Sportswriters, beat writers, TV commentators, and every other niche within sports coverage has been holding up the same wall that began with organized athletics in the United States. Back in the day, the beat writers and newspapermen would be perched on the bar stool right next to the biggest names in sports after that day’s contest. They’d get loaded together. The star of the team might rip the manager or the owner. But it rarely ever—practically never—-made the papers. Players may have started a barroom brawl. Or pissed themselves at 3pm after drinking all night and missing curfew. It’s like the Blue Wall that law enforcement people and the court officers team up to make the justice system a farce. The same teamwork and loyalty to each other applies here.

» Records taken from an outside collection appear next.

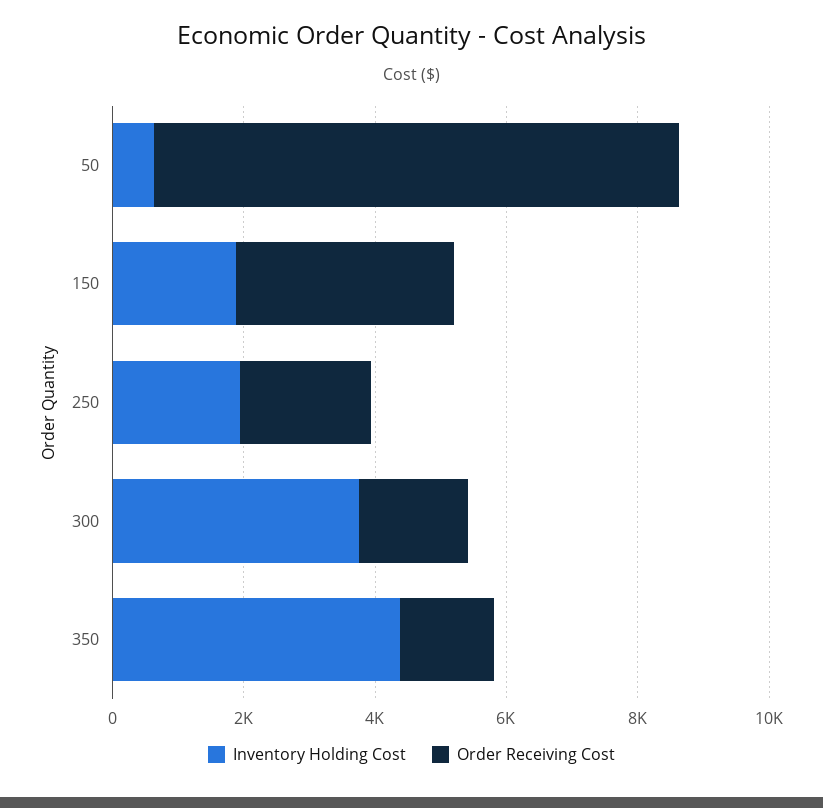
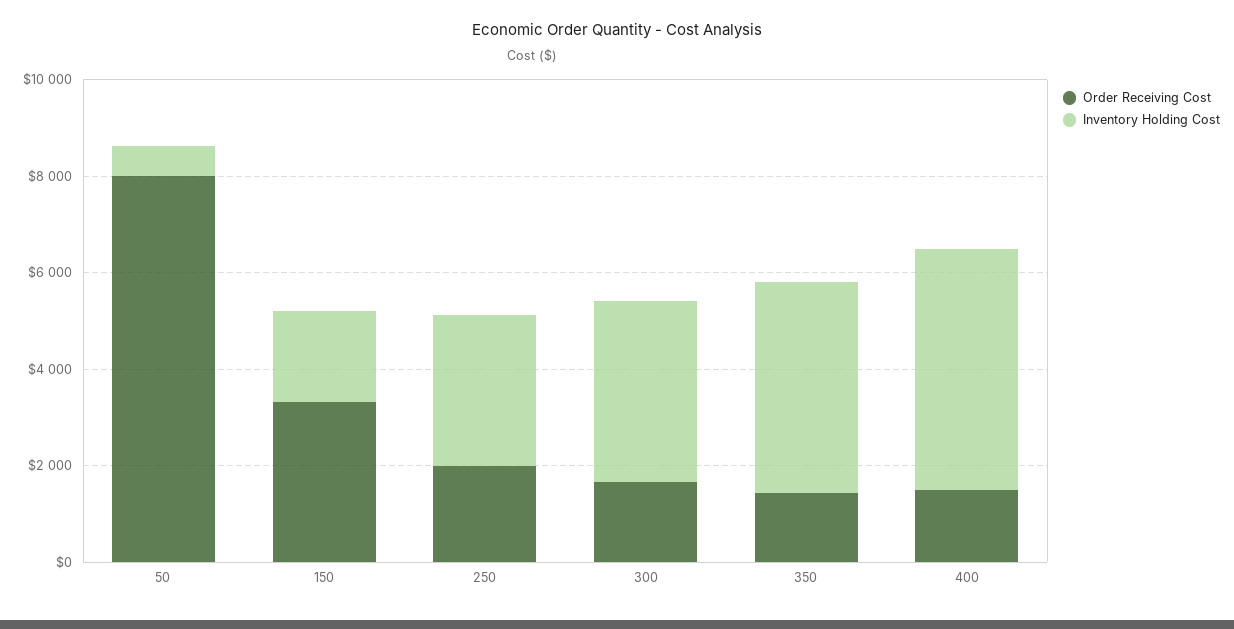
  {
    "Inventory Holding Cost": {
      "50": 500,
      "150": 2000,
-     "250": 2000,
+     "250": 3000,
      "300": 4000,
-     "350": 4500
+     "350": 4500,
+     "400": 5000
    },
    "Order Receiving Cost": {
      "50": 8000,
      "150": 3500,
      "250": 2000,
      "300": 1500,
-     "350": 1500
+     "350": 1500,
+     "400": 1500
    }
  }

The writers and TV people have always known the secrets of the sports world. Not that there is anything wrong with being a homosexual, but they know who is gay and who isn’t. They protect those athletes with a laughable (attempted) position of integrity, dedication to the athlete’s privacy, and their own (imagined) personal virtue. They know who is a skirt chaser and is cheating on their wife and family back home. But the media holds up that wall as hard as they can. They know who the problem drinkers are……men (and women) that could really use someone to step in and help. But they have to hold up that wall. To hell with the athlete’s family and their suffering. They have almost a blood oath to keep the darkest secrets of sports just that—–secrets.
And as far as drugs, performance enhancers, and just plain substance abuse goes, the media has known what has been going on for decades. Back in the 1970s, it was common knowledge that bowls full of the “greenies” and “reds” gobbled by then-MLB players were set right out on the pre-game buffet table. Teams and clubhouses didn’t even try to hide things back then. And the beat writers and reporters knew who was a cocaine addict or a chronic marijuana smoker in the 1980s just like they do now. But everyone held up the wall until federal authorities made a major bust involving Willie Wilson, Keith Hernandez, Vida Blue, Willie Mays Aikens, Garry Templeton, and several other stars of the day. Then the media personnel did the same thing they are doing now with the steroids issue.
They drop their jaws in some of the worst acting examples of shock and surprise that you’ll ever see. They shrug their shoulders and claim they never saw anything themselves first-hand. They put their hands up in the air and exclaim they just can’t believe how widespread the situation is. PLEASE !!!!!!! I’d sooner believe Joe Isuzu before them. They are in the locker room every single day. They see these people naked every day. They play golf with them. They get to know their wives and children. They are key ingredients to the entire facade !
So not only are they just as much to blame for steroid abuse as the Commisioner Bud Selig, the team executives who encouraged it and looked the other way, and the players themselves……they keep the issue alive with continuing stories and hack acting about not knowing about it. I blame them all….from Tim McCarver to Jay Mariotti to Chip Cary to Joe Buck to Peter Gammons………right up to the legends like Jack Buck, Vin Scully, and Harry Kallas. You all held up the wall and I will never believe for a second that NOT A SINGLE ONE OF YOU never saw a thing. Never suspected anything. Thought every player was clean as a whistle. Then you are the blindest and most gullible “marks” I’ve ever heard of.
And since you won’t ever ‘fess up about being part of the whole scam on us true sports fans, please just put it to rest already. My friends and I don’t hate Barry Bonds or Mark McGwire or Sammy Sosa one bit more than before their alleged steroid abuse. We hated them when they were rookies. We hated them when they were skinny weaklings. And we hated them when they were bulbous-headed steroid freaks. Nothing has changed. I’m sure they’ve been cheating in one fashion or another since junior high-school (grades, test scores, etc).
So just put the whole sorry subject to rest already. 90% of pro athletes are either druggies, philanderers, alcoholics, or criminals. Let’s talk about something new. Like who is actually loyal to their wife or doesn’t touch anything stronger than milk. They deserve the headlines on ESPN.